One of the most attractive and architecturally varied streets in York is Stonegate.
The road has always been central to the City’s layout. Six feet below its pavement lies the Roman Via Praetoria, which connected the Basilica at the centre of the fortress to the bridge over the River Ouse and the civilian settlement on the other side.
The Roman road may have given the street its name, although Francis Drake records in 1736: ‘It had this name given as is said from the vast quantity of stone lead through this street for the building of the cathedral’. Limestone for the construction of the Minster was indeed brought in from Tadcaster by river. Drake also records that, at the bottom of the street, was a spot called ‘cuckolds’ corner’ although he doesn't explain why.

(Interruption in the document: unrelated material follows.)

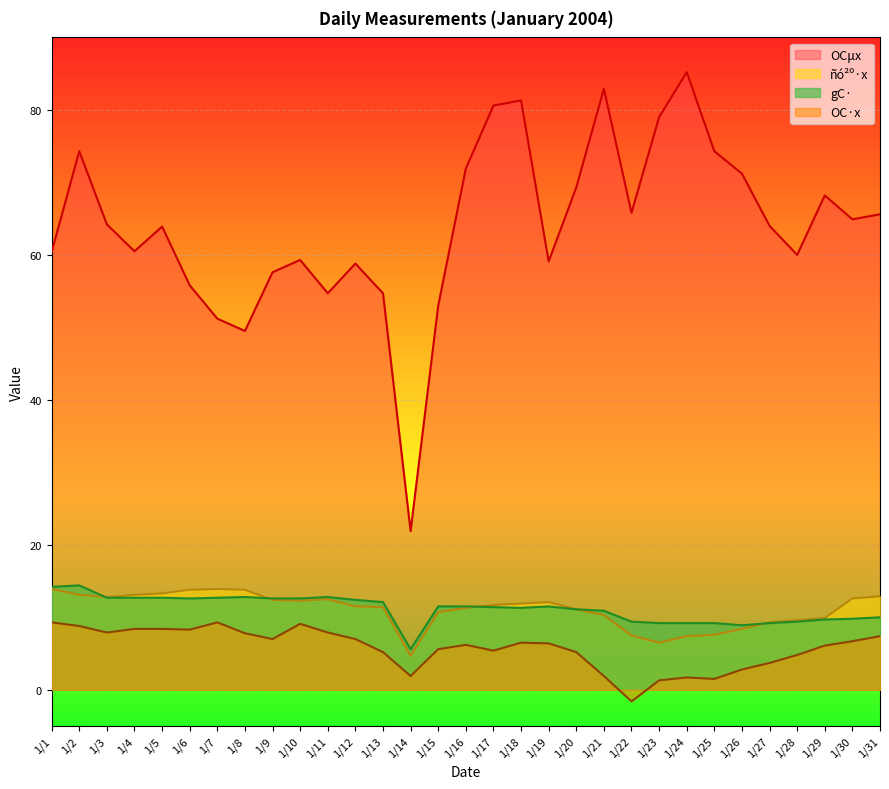

Which label corresponds to the largest value in the chart?

1/24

From the Middle Ages the top of the street fell under the jurisdiction of York Minster and was home to related trades and crafts. Goldsmiths, printers and glass painters all had their premises here and have left their mark over the centuries. No. 35 has stained glass in its fine windows. The Red Devil outside No. 33 is a traditional symbol of a printer and indicates the way to Coffee Yard where, in the eighteenth century, the eccentric writer and publisher Thomas Gent had his premises.
By the early 19th century Stonegate’s there was a wider range of shops, including the apothecary of a Mr Palmer, Mrs Hopton’s where corsets might be purchased, and Thomas Hardy’s, which sold gentlemen’s breeches. John Todd’s bookshop was at The Sign of the Bible, No 35. John Woolstenholme also sold books at the corner of Petergate and Minster Gates - you can still see the figure of Minerva above the door casing. In common with most booksellers he also sold other items – in his case, lottery tickets.